TASK REQUIREMENTS: Rewrite everything from the start of the rows down to the line containing "content and business", replacing "Call" with "Phone" and leaving all else unchanged.
++++ THE DATA
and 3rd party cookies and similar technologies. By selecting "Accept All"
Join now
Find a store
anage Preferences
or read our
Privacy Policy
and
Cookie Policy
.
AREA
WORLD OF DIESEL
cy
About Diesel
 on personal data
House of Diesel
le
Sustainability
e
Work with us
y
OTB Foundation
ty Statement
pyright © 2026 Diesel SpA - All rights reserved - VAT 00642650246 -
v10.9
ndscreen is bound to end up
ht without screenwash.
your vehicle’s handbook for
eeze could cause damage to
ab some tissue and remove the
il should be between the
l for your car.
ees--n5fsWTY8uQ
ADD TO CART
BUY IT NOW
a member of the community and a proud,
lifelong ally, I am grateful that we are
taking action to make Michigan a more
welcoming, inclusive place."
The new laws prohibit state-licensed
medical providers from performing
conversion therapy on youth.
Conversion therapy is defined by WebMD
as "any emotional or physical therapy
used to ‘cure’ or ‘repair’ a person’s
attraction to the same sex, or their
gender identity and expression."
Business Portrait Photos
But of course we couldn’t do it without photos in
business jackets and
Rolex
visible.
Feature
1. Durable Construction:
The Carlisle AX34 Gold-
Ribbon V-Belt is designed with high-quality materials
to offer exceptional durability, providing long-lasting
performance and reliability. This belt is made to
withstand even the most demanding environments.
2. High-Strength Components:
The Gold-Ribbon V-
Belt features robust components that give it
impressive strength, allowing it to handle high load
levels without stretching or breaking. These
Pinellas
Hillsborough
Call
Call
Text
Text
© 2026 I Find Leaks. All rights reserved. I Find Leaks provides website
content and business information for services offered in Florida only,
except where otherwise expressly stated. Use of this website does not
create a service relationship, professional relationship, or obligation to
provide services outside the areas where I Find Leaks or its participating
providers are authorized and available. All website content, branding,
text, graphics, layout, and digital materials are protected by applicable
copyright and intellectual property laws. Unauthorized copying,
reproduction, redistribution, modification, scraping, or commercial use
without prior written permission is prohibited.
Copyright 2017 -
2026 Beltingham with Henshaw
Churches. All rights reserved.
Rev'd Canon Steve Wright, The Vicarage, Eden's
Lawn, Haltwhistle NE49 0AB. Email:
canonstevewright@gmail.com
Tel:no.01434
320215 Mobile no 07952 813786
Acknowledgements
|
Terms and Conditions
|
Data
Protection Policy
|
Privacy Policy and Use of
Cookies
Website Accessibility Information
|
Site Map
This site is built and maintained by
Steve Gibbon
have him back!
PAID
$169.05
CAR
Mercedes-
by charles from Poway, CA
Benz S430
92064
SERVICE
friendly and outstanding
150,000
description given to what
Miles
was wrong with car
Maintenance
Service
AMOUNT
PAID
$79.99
++++++++
ANSWER AREA:
and 3rd party cookies and similar technologies. By selecting "Accept All"
Join now
Find a store
anage Preferences
or read our
Privacy Policy
and
Cookie Policy
.
AREA
WORLD OF DIESEL
cy
About Diesel
 on personal data
House of Diesel
le
Sustainability
e
Work with us
y
OTB Foundation
ty Statement
pyright © 2026 Diesel SpA - All rights reserved - VAT 00642650246 -
v10.9
ndscreen is bound to end up
ht without screenwash.
your vehicle’s handbook for
eeze could cause damage to
ab some tissue and remove the
il should be between the
l for your car.
ees--n5fsWTY8uQ
ADD TO CART
BUY IT NOW
a member of the community and a proud,
lifelong ally, I am grateful that we are
taking action to make Michigan a more
welcoming, inclusive place."
The new laws prohibit state-licensed
medical providers from performing
conversion therapy on youth.
Conversion therapy is defined by WebMD
as "any emotional or physical therapy
used to ‘cure’ or ‘repair’ a person’s
attraction to the same sex, or their
gender identity and expression."
Business Portrait Photos
But of course we couldn’t do it without photos in
business jackets and
Rolex
visible.
Feature
1. Durable Construction:
The Carlisle AX34 Gold-
Ribbon V-Belt is designed with high-quality materials
to offer exceptional durability, providing long-lasting
performance and reliability. This belt is made to
withstand even the most demanding environments.
2. High-Strength Components:
The Gold-Ribbon V-
Belt features robust components that give it
impressive strength, allowing it to handle high load
levels without stretching or breaking. These
Pinellas
Hillsborough
Phone
Phone
Text
Text
© 2026 I Find Leaks. All rights reserved. I Find Leaks provides website
content and business information for services offered in Florida only,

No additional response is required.